## Given entries
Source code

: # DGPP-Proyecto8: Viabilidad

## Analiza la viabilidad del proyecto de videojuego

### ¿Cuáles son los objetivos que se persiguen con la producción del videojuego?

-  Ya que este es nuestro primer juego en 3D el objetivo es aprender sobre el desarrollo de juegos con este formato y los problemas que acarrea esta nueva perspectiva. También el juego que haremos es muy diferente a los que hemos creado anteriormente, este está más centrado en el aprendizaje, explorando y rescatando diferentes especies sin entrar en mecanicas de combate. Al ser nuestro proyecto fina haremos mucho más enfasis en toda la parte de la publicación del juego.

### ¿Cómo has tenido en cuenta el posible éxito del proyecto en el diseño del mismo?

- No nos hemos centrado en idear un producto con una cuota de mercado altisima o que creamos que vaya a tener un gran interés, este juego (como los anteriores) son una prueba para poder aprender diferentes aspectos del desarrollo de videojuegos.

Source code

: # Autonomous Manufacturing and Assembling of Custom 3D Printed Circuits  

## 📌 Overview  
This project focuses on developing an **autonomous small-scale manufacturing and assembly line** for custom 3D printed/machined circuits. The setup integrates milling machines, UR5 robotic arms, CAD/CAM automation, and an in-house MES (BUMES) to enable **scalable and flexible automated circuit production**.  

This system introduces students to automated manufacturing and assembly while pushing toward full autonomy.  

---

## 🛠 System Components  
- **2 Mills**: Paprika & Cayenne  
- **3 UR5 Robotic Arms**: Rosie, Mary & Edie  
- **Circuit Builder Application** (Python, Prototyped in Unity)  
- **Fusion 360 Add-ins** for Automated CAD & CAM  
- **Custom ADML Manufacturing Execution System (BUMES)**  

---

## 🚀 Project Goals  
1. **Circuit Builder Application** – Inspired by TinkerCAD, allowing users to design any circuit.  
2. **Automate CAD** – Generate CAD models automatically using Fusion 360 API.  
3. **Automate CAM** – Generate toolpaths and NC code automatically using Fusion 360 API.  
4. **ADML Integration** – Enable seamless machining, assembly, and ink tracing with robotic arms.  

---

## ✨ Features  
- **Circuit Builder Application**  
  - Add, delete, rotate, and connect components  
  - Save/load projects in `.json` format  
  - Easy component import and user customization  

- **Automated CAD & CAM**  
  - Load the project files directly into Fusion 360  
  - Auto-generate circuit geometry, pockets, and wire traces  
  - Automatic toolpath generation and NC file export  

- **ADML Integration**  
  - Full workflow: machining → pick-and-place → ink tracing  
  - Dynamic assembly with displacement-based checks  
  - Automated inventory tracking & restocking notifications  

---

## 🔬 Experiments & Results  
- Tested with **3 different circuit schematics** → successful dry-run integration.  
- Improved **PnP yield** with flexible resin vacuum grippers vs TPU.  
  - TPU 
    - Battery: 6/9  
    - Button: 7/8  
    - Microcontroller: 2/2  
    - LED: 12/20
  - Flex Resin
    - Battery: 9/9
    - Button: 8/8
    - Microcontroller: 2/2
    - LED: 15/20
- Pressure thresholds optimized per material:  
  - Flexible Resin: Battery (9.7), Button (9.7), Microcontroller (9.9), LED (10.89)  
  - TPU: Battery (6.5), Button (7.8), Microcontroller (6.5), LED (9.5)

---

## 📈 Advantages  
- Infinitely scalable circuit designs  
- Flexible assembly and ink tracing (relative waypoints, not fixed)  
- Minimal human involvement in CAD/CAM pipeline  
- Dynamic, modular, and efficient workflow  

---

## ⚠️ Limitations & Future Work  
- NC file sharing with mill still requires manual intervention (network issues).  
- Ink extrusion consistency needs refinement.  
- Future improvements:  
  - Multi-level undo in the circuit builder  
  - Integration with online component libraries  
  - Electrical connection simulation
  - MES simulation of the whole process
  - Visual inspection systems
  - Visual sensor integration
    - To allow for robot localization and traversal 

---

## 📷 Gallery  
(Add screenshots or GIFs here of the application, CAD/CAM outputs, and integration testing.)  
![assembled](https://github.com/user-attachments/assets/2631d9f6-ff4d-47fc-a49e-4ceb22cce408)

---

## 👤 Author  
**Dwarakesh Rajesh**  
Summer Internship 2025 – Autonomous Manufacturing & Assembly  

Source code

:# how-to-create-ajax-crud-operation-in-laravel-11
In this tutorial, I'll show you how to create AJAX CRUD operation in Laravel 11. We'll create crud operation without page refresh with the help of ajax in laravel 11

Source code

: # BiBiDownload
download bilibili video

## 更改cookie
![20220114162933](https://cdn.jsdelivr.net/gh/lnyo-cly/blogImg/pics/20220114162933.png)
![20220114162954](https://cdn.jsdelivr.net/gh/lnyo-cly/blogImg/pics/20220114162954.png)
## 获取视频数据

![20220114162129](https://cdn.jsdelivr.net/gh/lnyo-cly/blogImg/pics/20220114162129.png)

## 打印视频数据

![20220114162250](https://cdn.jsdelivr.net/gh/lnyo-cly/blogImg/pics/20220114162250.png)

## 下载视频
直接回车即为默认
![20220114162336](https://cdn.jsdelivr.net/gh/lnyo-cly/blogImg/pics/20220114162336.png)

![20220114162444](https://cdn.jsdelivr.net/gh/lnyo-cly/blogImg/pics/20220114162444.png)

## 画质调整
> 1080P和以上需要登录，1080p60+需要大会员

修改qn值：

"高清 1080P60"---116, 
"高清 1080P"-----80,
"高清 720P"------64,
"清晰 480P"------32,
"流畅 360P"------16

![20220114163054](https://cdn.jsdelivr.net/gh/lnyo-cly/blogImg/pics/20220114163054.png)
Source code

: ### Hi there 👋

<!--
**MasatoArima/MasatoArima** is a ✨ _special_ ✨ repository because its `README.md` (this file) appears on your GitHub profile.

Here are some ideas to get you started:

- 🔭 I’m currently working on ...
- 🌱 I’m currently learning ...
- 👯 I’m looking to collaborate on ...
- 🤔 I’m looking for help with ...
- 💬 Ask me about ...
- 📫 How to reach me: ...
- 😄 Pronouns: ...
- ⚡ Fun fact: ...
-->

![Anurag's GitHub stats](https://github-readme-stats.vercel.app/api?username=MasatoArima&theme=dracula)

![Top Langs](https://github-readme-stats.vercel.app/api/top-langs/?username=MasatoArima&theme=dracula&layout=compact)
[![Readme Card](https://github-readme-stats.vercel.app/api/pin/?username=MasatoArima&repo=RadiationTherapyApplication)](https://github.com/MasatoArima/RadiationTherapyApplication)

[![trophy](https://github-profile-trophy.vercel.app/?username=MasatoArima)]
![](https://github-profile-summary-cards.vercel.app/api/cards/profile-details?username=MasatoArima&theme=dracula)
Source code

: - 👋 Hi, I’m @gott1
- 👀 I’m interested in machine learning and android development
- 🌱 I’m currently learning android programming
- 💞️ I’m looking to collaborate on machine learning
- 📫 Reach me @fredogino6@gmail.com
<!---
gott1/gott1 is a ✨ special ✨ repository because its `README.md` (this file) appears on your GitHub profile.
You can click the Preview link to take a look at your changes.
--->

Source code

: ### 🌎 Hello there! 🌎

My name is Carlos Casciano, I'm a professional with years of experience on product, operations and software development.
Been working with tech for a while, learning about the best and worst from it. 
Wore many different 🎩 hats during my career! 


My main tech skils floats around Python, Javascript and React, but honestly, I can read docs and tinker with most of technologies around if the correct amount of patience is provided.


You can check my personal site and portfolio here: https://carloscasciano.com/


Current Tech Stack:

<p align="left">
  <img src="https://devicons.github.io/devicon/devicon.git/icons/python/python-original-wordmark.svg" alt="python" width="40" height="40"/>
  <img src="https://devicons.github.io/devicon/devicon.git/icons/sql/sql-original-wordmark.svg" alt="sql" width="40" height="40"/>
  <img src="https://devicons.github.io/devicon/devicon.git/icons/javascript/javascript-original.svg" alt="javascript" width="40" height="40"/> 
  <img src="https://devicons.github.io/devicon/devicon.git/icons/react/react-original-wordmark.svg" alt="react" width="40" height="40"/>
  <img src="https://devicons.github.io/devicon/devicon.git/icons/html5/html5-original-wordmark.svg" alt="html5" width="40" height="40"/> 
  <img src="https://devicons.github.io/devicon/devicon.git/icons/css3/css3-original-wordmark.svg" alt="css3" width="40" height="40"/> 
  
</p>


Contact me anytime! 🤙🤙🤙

## What the task asks
Please transcribe only the lines in the records above running from the line that has "- **Fusion 360" through the line that has "## ✨ Features", both included, exactly as they appear.

## Result
- **Fusion 360 Add-ins** for Automated CAD & CAM  
- **Custom ADML Manufacturing Execution System (BUMES)**  

---

## 🚀 Project Goals  
1. **Circuit Builder Application** – Inspired by TinkerCAD, allowing users to design any circuit.  
2. **Automate CAD** – Generate CAD models automatically using Fusion 360 API.  
3. **Automate CAM** – Generate toolpaths and NC code automatically using Fusion 360 API.  
4. **ADML Integration** – Enable seamless machining, assembly, and ink tracing with robotic arms.  

---

## ✨ Features  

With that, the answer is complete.